Narkewicz forwarded Kasper’s email to City Council President Ryan O’Donnell, formally withdrawing the measure to accept Walmart’s gift. At last week’s City Council meeting, Narkewicz expressed his own frustration with the council’s decision to send consideration of the donation to the committee on city services for further discussion on Jan. 7.

“Since I made my own concerns about the City Council’s consideration of this measure very clear at Thursday’s meeting I will not restate them again here,” Narkewicz wrote to O’Donnell. “Suffice it to say that I fully support and endorse the concerns raised by Chief Kasper in her email.”

In an email Wednesday to Kasper and Narkewicz, O’Donnell invited the mayor and police chief to sit down with him and the council vice-president to discuss the issues raised in Kasper’s email to the mayor on Monday.

“I must tell you honestly that the characterization of the City Council as insufficiently supportive of the Police Department troubles me,” O’Donnell wrote. “The fact is that with the exception of a 2017 proposal to add surveillance cameras downtown, the City Council has approved every request the Police Department has made, at least during my tenure, including the protective equipment referenced in the email.”

He email continues: “Insofar as these concerns relate to rhetoric used by members of the public who speak before the City Council rather than the nine councilors themselves (a distinction that is important to make), I can only say that the Northampton City Council does not censor members of the public.
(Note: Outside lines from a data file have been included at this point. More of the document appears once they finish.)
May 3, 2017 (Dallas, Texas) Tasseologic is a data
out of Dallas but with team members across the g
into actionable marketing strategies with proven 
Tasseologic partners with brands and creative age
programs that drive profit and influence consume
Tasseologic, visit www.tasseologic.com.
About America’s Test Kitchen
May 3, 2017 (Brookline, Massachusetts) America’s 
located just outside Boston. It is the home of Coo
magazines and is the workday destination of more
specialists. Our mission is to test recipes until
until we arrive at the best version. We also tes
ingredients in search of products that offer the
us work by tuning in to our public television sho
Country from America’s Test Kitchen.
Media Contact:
We hear everyone who wishes to speak, regardless of the content of that speech. Please know that this practice, also, will continue.

The rescinded ammunition donation is not the first time the Walmart on King Street has donated to the Northampton Police Department.

Walmart gave $2,500 to city police in 2017 to fund an initiative that saw officers handing out their own personal trading cards to children. The program was launched to strengthen police ties with the community following the cancellation, amid public criticism, of “High-Five Friday” — a short-lived initiative to have police visit the city’s elementary schools to give high fives to students.